As the Island suffers the ravages of an increasingly unsteady economy, jobs are evaporating and many families are beginning to feel the squeeze, there has been a surge of interest in the Island Food Pantry. Fortunately, contributions are up, according to Armen Hanjian, coordinator for the Vineyard Haven-based free food program, though harder days may lie ahead.

Last week, the Island Food Pantry saw a massive turn out. There were 160 visits in the three days it was open. They also had a record turnout for one day in the organization’s 28-year history. On Monday, Feb. 9, there were 61 visitors in two hours.

For Mr. Hanjian, a retired Methodist minister, keeping the pantry going is a delicate balance between the givers and those in need. He has worked as the coordinator since 1996. Fortunately, contributions to the food pantry are up and for the moment there seems a balance.

In the last two years, the food pantry has not had to take from its endowment fund, which suggests that the community has come forward to help more than ever before.

The nonprofit organization accepts donations of food and money. The support comes in a lot of different ways and waves. All of the Island’s grocery stores participate, as well as many businesses.

Mr. Hanjian said he finds it difficult to mention any one or a number of institutions that contribute, because to mention one is to leave out others. Speaking in general, Mr. Hanjian said: “The contributions coming are more substantive. It is less token participation.”

One restaurant donates all the monies received when it sells a pie a la mode.

One person who teaches Yoga has offered to give food pantry volunteers free instruction. Just as there are people of all walks of life in need, there are those from all walks of life who step forward to help.

The Martha’s Vineyard Rotary Club contributes annually, and this year, they gave enough that the pantry could purchase a new institutional refrigerator. The cost of the refrigerator came in at just over $2,000; and $500 was donated by the Martha’s Vineyard Donors Collaborative. A trucking firm contributes transportation. Collaboration is a big part of helping the pantry meet its needs.

Steve Bernier, owner of the Cronig’s State Road markets, said economic hardship is seen at the cash register. “Food stamp use in our store is up 500 per cent over a year ago,” Mr. Bernier said.

******************************

INSTRUCTION 1: Decide whether each statement below agrees with the food pantry article, answering yes or no and quoting the words of the article that settle it. (a) On Monday, Feb. 9, the pantry had 61 visitors in two hours. (b) Mr. Hanjian has been the coordinator since 1986. (c) In the last two years, the pantry has drawn on its endowment fund.
INSTRUCTION 2: Arrange as a numbered list the lines of the listing from the line with "## tBodyAcc-std()-X" through the end of the listing, including that first line and leaving out blank lines.

INFORMATION GIVEN:
******************************

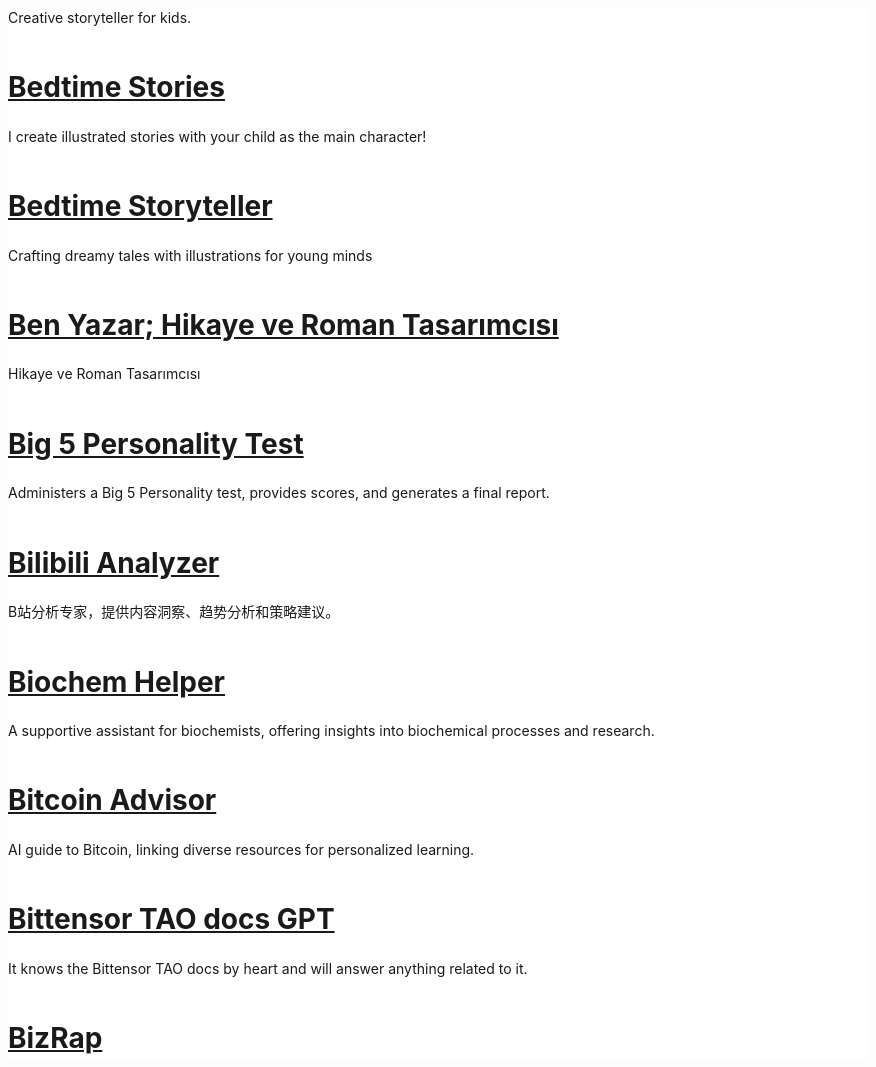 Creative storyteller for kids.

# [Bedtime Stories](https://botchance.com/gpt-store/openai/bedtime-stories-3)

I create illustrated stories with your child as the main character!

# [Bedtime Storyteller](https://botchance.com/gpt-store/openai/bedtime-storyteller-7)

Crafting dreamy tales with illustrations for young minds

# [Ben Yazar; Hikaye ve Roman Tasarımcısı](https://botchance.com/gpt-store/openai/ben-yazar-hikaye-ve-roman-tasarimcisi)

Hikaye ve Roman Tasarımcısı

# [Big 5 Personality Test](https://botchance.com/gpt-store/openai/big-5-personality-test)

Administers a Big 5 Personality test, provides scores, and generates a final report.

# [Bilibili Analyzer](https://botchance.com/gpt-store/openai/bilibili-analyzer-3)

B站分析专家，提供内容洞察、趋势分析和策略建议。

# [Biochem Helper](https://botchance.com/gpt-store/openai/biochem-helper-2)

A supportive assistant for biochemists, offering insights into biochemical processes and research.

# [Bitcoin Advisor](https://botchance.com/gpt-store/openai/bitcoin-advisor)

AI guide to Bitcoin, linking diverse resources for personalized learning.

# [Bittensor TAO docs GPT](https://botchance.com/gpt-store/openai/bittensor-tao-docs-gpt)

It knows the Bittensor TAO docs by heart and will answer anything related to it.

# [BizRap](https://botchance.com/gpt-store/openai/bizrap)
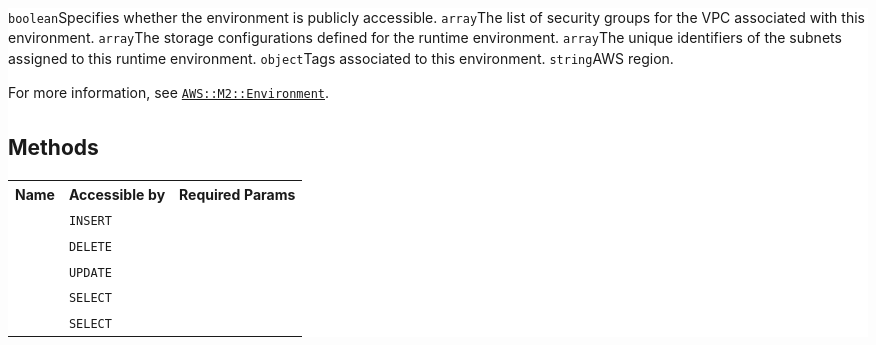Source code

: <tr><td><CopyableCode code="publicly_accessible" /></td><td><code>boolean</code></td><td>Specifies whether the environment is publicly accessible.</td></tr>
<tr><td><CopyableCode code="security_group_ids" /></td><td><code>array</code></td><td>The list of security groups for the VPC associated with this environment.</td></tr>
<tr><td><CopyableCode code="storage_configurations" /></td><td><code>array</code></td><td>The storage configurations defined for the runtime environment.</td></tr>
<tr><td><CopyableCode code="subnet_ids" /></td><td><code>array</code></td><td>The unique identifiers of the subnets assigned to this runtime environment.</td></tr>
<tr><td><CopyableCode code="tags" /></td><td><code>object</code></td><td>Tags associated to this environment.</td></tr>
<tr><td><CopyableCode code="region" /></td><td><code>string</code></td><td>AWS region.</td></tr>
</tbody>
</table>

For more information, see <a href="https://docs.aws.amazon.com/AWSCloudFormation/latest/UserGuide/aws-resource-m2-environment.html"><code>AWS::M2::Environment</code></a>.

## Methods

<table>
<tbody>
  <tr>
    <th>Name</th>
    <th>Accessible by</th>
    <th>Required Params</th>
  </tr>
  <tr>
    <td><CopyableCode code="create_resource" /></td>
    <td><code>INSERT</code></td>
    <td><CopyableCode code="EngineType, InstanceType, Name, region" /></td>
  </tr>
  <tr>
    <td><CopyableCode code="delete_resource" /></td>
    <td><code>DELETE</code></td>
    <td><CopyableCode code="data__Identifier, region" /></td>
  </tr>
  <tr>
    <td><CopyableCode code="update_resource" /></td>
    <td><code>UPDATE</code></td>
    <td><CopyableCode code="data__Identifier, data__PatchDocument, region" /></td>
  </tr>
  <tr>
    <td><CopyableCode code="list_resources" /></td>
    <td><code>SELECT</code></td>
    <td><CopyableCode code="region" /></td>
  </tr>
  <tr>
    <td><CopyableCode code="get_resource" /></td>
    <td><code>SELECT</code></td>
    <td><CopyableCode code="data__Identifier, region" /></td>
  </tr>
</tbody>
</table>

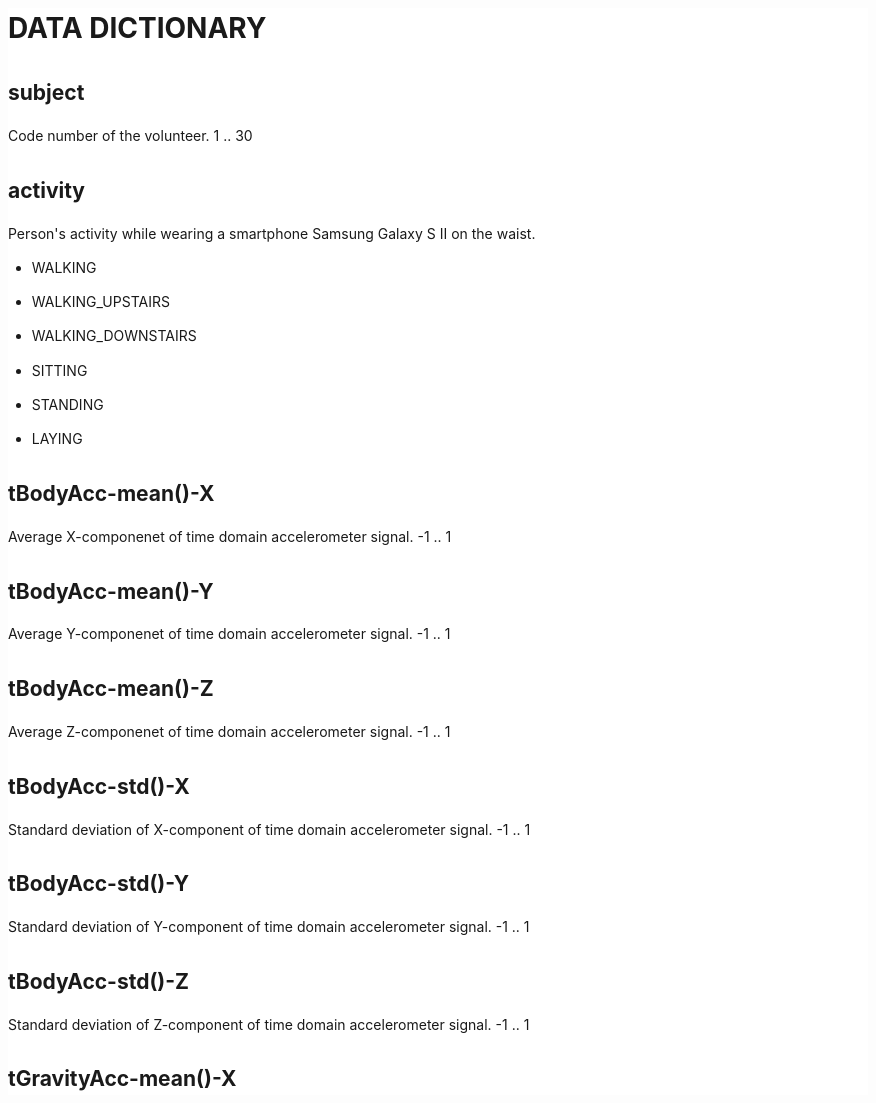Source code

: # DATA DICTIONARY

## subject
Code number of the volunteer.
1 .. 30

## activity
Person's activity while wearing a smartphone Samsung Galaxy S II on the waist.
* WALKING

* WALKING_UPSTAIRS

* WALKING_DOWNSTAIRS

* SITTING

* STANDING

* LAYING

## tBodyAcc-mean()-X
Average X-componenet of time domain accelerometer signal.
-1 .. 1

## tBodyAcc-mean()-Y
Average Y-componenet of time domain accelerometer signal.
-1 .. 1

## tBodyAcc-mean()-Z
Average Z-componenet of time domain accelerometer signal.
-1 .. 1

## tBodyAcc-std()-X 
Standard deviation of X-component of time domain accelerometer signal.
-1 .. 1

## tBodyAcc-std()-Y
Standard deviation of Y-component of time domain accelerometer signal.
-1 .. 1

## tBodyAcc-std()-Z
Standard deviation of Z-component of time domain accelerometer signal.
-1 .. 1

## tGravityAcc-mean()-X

******************************

TASK RESULT 1:
(a) Yes: "On Monday, Feb. 9, there were 61 visitors in two hours."
(b) No: "He has worked as the coordinator since 1996."
(c) No: "In the last two years, the food pantry has not had to take from its endowment fund"

TASK RESULT 2:
1. ## tBodyAcc-std()-X 
2. Standard deviation of X-component of time domain accelerometer signal.
3. -1 .. 1
4. ## tBodyAcc-std()-Y
5. Standard deviation of Y-component of time domain accelerometer signal.
6. -1 .. 1
7. ## tBodyAcc-std()-Z
8. Standard deviation of Z-component of time domain accelerometer signal.
9. -1 .. 1
10. ## tGravityAcc-mean()-X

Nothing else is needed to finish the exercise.